----- DATA SHOWN

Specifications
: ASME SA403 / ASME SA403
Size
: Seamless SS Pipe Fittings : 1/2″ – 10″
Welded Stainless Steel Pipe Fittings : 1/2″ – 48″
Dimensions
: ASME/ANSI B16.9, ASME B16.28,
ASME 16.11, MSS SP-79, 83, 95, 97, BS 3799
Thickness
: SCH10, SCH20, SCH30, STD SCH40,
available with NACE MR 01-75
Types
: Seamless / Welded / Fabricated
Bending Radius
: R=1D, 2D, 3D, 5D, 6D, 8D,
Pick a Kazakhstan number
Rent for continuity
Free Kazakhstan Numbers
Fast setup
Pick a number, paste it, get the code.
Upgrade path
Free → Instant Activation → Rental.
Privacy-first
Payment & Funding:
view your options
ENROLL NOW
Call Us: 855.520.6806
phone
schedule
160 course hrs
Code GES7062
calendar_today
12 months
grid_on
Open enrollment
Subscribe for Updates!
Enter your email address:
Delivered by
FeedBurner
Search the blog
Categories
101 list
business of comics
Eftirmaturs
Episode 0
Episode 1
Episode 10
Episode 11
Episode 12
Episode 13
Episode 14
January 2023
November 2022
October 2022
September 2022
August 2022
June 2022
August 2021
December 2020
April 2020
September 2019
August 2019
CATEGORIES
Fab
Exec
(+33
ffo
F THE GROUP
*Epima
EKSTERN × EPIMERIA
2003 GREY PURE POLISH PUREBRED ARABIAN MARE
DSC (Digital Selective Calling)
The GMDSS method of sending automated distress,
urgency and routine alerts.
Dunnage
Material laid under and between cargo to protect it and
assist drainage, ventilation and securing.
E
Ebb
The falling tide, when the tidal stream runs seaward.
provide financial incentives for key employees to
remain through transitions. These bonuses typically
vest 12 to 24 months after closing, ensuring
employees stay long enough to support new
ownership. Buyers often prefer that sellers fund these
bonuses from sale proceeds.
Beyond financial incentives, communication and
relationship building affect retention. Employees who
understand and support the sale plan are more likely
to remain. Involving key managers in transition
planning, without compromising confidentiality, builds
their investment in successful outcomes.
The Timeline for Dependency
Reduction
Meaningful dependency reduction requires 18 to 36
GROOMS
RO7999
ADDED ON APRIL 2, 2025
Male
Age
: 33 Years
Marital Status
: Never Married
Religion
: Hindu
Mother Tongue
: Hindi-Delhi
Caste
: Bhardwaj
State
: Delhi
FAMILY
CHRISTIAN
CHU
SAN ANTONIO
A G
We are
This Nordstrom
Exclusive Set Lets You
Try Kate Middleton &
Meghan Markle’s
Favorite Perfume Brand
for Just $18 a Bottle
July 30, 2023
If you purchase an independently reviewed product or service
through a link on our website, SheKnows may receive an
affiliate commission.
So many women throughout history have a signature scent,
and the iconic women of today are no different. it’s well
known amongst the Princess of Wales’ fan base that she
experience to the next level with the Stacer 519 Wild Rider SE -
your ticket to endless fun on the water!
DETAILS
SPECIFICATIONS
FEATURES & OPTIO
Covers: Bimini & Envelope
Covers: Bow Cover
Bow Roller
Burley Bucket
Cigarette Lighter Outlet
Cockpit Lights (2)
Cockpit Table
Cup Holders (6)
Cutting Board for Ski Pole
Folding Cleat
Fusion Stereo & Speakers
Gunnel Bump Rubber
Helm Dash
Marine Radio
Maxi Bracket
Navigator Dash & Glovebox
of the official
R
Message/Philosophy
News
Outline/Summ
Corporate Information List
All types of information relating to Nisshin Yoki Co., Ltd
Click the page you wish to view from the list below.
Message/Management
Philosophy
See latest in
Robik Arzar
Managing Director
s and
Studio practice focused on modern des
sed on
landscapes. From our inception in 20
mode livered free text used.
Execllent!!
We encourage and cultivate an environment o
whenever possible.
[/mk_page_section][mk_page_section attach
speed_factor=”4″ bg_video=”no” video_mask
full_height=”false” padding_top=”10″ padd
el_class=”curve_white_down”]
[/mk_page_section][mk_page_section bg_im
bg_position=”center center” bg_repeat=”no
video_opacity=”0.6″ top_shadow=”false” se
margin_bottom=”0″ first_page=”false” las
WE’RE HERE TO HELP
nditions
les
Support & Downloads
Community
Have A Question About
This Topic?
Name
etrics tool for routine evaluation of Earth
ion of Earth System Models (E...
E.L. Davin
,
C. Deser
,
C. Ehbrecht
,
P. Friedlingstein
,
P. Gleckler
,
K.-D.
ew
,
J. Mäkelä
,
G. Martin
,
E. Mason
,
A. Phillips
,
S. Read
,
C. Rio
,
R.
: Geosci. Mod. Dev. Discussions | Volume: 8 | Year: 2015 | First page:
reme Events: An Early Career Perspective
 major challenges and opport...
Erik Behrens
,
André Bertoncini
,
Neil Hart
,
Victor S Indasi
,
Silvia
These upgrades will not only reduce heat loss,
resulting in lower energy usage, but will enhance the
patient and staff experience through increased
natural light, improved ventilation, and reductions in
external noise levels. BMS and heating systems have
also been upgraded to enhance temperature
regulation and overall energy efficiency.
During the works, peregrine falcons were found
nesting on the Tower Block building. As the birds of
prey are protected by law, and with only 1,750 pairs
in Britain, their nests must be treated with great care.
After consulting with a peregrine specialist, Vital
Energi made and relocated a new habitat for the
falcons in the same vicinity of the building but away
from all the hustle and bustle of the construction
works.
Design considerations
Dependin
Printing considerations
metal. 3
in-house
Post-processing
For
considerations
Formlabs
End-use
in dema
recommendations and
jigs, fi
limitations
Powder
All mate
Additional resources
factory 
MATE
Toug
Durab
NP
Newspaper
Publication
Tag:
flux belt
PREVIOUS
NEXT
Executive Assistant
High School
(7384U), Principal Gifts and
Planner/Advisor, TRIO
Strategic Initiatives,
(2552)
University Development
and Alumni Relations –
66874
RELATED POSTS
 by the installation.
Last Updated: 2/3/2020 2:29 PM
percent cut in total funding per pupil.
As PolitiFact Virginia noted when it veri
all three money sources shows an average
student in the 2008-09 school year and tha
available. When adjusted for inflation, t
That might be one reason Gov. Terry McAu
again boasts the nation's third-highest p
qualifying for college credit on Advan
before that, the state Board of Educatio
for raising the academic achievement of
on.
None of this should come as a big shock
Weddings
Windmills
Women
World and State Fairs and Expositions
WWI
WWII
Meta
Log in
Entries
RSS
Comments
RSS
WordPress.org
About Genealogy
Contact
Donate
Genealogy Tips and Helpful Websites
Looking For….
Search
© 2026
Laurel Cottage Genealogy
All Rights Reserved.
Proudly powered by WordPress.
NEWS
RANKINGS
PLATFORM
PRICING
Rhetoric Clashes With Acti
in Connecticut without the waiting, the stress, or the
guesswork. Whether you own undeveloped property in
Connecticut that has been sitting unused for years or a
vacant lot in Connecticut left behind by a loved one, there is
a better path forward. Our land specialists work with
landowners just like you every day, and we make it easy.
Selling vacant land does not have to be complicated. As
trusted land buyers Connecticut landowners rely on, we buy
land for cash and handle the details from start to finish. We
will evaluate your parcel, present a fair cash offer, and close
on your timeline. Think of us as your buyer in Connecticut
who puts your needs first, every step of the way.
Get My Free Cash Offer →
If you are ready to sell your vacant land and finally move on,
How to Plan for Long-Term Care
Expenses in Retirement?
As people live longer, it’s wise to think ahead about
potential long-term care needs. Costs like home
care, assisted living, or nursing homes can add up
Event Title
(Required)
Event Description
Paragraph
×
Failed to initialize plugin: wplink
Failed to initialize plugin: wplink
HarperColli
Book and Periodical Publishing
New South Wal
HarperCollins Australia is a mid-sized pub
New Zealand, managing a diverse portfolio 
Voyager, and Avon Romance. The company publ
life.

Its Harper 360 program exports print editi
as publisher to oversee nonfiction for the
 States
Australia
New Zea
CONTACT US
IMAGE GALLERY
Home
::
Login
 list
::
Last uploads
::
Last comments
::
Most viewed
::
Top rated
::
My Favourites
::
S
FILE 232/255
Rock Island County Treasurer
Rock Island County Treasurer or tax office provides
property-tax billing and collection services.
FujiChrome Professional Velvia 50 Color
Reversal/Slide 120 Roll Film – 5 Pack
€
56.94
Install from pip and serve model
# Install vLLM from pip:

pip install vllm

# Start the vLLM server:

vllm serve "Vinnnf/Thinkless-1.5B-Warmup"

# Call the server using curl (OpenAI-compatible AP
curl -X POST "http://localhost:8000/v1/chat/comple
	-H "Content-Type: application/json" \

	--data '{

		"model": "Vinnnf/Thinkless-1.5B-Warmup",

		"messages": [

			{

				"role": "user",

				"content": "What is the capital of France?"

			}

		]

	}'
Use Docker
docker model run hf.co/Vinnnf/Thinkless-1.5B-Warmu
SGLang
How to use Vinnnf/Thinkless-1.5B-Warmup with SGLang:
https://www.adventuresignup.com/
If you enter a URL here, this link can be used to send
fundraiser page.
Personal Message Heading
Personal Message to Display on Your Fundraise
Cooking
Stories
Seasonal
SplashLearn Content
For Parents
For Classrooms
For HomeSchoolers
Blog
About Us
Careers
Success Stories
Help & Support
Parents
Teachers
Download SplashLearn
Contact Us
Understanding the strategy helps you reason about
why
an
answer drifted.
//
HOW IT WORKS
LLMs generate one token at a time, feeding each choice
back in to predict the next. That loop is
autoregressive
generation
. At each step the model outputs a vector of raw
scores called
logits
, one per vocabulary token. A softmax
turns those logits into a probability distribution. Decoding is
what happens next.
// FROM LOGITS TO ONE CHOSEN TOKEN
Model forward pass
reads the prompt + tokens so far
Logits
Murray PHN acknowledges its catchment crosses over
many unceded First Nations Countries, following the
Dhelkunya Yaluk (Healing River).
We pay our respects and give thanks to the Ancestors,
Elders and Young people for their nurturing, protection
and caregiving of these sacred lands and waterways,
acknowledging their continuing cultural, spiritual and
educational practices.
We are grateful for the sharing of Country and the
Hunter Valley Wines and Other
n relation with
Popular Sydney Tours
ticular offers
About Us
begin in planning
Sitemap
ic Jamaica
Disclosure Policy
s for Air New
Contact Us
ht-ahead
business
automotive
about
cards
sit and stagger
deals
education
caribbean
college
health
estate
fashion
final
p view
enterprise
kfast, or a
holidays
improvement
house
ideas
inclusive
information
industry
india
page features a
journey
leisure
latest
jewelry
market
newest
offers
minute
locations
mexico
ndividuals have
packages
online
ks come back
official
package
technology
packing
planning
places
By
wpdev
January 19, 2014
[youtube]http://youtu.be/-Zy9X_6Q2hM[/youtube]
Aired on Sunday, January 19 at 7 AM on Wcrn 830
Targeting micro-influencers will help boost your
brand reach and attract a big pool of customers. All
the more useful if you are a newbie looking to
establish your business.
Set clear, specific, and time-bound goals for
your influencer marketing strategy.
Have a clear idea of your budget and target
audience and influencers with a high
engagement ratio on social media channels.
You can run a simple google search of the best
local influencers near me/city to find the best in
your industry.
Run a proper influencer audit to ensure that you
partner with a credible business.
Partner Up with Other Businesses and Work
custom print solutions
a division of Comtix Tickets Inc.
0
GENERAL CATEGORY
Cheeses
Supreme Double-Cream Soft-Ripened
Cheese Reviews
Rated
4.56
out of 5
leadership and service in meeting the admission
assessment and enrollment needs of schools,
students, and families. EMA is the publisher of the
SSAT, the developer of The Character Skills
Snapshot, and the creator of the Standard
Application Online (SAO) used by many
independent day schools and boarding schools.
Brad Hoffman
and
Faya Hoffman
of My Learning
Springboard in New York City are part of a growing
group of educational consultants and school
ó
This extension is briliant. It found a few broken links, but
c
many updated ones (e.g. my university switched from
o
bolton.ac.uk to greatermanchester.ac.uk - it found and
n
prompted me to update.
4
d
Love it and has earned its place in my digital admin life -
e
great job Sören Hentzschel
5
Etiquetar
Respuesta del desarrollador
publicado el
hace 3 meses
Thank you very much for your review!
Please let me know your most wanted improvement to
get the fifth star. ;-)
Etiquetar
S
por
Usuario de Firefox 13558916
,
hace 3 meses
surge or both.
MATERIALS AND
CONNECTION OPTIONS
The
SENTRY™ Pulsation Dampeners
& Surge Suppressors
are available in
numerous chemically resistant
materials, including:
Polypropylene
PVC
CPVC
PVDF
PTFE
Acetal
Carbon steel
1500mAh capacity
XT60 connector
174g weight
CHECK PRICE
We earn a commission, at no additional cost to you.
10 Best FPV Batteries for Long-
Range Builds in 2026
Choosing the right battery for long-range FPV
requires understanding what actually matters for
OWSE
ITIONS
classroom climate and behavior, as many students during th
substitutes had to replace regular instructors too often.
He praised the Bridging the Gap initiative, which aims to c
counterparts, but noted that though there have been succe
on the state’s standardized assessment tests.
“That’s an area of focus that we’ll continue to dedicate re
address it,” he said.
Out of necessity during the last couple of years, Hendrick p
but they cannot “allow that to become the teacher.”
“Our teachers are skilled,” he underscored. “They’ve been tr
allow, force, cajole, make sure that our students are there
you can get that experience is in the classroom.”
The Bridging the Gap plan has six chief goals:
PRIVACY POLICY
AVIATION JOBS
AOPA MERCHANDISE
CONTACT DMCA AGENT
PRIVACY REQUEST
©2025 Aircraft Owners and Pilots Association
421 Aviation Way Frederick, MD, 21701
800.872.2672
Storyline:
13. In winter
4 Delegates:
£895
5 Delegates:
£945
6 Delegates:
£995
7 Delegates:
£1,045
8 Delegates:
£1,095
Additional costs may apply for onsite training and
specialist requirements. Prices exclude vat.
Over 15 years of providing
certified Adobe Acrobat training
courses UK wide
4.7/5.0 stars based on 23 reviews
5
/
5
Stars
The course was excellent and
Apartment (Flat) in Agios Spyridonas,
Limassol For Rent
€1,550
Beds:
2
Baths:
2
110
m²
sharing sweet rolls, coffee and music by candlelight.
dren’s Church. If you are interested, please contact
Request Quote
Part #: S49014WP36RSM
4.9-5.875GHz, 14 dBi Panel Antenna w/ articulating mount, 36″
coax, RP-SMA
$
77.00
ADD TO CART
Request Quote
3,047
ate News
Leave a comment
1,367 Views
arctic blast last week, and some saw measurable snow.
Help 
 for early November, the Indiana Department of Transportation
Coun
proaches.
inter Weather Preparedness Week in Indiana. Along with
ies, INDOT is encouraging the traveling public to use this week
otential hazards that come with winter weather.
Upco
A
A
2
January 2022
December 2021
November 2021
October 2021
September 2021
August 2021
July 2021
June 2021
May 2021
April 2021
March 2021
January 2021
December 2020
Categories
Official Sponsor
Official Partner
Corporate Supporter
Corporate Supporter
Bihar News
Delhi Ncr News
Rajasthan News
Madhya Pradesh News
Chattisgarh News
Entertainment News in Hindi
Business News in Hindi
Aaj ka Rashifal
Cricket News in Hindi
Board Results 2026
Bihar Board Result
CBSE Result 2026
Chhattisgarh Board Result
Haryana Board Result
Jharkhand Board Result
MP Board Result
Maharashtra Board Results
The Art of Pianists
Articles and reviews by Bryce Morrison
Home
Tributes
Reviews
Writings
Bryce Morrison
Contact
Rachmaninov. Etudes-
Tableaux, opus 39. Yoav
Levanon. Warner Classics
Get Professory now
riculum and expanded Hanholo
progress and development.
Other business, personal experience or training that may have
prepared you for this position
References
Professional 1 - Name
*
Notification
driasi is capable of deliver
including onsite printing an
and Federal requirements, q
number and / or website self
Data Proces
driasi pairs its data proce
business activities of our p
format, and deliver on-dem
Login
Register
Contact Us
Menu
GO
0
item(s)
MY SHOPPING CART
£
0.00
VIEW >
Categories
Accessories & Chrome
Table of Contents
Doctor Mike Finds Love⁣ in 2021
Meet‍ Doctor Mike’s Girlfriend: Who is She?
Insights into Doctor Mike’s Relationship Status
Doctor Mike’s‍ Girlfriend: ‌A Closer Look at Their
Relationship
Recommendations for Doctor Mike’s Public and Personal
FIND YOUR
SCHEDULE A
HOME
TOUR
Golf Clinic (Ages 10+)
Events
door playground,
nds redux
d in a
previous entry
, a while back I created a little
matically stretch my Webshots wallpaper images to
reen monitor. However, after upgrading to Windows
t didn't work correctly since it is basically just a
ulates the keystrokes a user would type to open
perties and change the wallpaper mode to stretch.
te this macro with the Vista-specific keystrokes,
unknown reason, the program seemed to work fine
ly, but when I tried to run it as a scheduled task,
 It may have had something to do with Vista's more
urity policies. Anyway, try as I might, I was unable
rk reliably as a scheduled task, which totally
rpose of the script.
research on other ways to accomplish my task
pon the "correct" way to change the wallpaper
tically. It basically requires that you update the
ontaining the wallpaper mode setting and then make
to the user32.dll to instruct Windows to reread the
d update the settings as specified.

----------

- EXERCISE INSTRUCTIONS: Go through the data and count each line that has the word "ASME", then give the total alone.

- SOLUTION: 3